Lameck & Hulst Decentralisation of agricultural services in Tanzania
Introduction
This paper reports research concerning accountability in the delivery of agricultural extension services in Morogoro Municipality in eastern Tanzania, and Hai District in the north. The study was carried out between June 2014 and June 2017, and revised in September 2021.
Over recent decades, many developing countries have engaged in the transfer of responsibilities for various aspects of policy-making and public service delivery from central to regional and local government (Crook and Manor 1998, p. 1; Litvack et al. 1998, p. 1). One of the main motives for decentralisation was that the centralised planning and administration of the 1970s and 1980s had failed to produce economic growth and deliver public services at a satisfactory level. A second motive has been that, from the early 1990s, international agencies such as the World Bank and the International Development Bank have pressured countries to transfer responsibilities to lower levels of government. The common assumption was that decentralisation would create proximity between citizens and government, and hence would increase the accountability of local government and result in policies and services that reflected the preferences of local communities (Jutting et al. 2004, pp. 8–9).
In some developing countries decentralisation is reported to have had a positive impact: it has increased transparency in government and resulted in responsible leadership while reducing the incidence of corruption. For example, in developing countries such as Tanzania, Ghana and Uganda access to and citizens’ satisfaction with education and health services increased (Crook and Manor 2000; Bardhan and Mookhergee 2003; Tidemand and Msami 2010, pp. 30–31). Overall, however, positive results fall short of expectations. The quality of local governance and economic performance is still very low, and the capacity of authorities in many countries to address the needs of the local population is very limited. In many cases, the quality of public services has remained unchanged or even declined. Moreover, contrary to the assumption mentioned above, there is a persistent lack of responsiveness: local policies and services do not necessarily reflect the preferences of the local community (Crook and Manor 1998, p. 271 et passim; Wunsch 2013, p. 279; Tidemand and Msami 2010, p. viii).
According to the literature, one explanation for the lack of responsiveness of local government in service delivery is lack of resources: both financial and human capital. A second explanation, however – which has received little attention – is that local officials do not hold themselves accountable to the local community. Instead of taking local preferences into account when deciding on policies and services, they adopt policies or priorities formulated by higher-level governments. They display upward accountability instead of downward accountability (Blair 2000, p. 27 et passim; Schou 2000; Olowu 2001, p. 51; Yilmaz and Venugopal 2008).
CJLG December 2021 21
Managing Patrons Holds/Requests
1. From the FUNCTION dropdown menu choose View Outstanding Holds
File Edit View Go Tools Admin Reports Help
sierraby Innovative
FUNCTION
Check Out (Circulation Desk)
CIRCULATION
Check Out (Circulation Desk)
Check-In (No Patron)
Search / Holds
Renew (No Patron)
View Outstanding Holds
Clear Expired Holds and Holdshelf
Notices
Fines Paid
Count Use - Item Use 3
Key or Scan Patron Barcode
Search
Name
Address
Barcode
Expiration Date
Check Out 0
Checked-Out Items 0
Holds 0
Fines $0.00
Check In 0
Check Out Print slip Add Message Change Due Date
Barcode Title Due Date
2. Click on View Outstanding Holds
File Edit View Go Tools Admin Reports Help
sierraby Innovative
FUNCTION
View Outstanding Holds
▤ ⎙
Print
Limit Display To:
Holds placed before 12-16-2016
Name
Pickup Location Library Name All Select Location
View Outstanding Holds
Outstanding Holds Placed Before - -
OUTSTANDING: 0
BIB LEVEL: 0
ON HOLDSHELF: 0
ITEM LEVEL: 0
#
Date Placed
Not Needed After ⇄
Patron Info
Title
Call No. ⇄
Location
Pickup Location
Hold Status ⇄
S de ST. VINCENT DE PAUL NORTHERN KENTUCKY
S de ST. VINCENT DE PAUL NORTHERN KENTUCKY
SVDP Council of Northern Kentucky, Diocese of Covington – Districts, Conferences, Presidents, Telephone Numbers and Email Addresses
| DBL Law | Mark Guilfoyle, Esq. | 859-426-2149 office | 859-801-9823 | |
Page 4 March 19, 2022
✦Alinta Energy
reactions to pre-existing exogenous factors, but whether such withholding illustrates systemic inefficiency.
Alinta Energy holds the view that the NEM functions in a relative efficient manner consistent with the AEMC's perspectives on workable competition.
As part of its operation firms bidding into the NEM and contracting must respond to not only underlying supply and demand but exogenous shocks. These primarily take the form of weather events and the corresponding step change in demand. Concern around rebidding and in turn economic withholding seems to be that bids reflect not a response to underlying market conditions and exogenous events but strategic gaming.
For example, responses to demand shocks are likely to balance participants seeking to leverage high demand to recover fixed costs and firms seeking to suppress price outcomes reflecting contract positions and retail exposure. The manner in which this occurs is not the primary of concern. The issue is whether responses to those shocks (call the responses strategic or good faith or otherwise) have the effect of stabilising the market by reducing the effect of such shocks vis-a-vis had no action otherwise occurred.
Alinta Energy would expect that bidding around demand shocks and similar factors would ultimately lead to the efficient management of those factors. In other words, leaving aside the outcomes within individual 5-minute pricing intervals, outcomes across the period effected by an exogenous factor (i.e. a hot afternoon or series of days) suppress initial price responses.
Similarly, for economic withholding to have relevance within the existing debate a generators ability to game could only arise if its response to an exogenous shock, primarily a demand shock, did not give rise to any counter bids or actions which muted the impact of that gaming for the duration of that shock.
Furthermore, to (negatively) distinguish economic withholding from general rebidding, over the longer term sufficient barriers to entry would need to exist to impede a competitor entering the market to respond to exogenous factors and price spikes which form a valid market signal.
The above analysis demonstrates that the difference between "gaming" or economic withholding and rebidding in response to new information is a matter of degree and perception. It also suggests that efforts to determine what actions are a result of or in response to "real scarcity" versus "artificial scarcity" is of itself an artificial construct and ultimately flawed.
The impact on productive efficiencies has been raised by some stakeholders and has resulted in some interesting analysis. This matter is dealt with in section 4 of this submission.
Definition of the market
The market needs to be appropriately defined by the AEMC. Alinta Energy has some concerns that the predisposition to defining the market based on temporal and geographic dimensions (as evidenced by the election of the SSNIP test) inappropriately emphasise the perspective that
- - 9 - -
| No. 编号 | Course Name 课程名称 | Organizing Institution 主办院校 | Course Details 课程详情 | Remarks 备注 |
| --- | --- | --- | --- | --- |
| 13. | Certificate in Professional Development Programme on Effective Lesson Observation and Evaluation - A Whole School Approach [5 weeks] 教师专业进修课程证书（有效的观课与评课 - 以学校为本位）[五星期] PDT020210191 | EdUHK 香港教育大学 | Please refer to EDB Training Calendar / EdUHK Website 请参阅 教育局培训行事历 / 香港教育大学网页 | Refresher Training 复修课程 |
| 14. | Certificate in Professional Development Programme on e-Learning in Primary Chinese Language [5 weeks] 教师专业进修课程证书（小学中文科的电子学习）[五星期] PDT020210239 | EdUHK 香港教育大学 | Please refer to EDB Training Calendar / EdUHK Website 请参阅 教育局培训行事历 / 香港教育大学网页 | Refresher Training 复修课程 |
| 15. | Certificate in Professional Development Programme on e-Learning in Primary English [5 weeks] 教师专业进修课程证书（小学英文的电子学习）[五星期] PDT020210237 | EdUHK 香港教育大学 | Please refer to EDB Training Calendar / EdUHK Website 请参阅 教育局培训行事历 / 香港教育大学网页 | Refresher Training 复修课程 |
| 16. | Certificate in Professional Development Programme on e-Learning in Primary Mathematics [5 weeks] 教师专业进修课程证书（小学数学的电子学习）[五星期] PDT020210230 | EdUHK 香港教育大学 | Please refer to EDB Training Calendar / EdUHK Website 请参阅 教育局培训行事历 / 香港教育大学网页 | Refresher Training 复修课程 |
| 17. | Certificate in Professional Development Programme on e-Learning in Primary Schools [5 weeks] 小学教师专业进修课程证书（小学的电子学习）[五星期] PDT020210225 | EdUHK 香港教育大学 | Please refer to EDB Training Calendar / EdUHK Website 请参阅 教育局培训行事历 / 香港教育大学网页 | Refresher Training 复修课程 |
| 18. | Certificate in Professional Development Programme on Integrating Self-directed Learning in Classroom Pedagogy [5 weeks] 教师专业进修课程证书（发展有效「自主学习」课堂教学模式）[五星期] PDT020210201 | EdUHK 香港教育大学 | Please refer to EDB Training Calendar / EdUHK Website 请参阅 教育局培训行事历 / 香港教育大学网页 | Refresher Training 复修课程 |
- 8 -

* WHAT YOU HAVE TO DO *
Please, starting with the first line of the material above, write out each line exactly and finish on the line that includes "This paper reports".

* RESULT *
Lameck & Hulst Decentralisation of agricultural services in Tanzania
Introduction
This paper reports research concerning accountability in the delivery of agricultural extension services in Morogoro Municipality in eastern Tanzania, and Hai District in the north. The study was carried out between June 2014 and June 2017, and revised in September 2021.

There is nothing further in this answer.